Staff and students at London Met collaborated with Camden Summer University on a number of film courses.
Date: 8 September 2017
Staff and students from London Met collaborated with pupils on a number of creative courses as part of this year’s Camden Summer University programme.
Irina Socola, Ignacio Bazan and Abigail Marke, second-year students from Film and Broadcast Production BA, worked with pupils attending a poetry writing workshop, led by poet Jacob Sam-La Rose, to produce a poetry-film for their piece ‘Our Legacy Lives’.
Student Ignacio Bazan said: “It was an amazing period with great people who gave me the opportunity to learn a different way to work.”
Abigail Marke said: "I thought that the project was a great experience. We met lovely people whilst making the film and we thought that the two ladies that feature in the film, Tiffany and Ewura-ama, were brilliant."
Irina Socola said: "The project was a great, new experience I had the chance to collaborate in, working with talented young poets that inspired us during the whole production."
As part of the Summer University, Camden-based pupils also took part in a TV Studio Multi-Camera Production course held at the University’s Holloway Road campus. The group produced a documentary, titled ‘Uni or Not?’, which explores whether degrees are still relevant to young people and what alternatives exist.
The course, which ran in conjunction with The Cass Summer School, was facilitated by Suzanne Cohen, lecturer in Digital Media at London Met, and Charlotte Gaughan, Widening Participation Officer, with help from three student ambassadors.
The documentary features interviews with Liz Routhorn from the University’s Widening Participation team and Danny Baker, Sports and Activities Development Co-ordinator at London Met's Students' Union.

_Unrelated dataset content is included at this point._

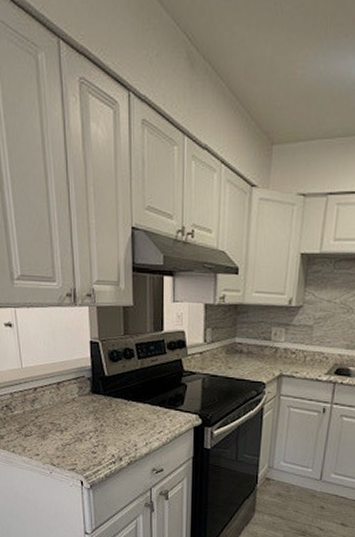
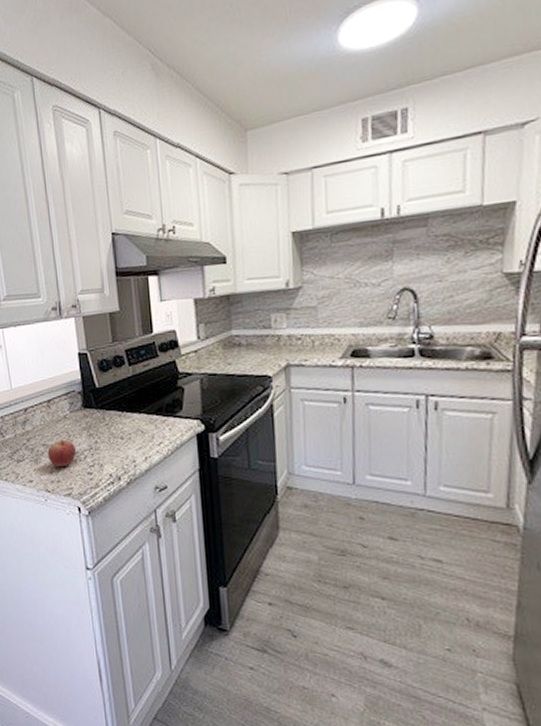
apple: none [55,419,83,444] -> present [47,439,77,467]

Suzanne and Digital Media MA graduate Candi Bloxham, in collaboration with the Wellcome Collection, also worked with young people with autism and Asperger's syndrome to create an animation film project, titled 'Urban Human, Urban Animal', based on Wellcome’s summer exhibition, ‘Making Nature – How We See Animals’.

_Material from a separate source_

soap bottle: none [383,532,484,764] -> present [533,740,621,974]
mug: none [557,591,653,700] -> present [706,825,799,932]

All the films were screened at the British Museum, organised by Suzanne Cohen, as part of the Camden Young People's Film Festival 2017 on 25th August.
The Camden Summer University offers over 70 free activities, many of which provide accreditations, over the summer period to young-adults between the ages of 13 and 19 years old who live or go to school in the London Borough of Camden.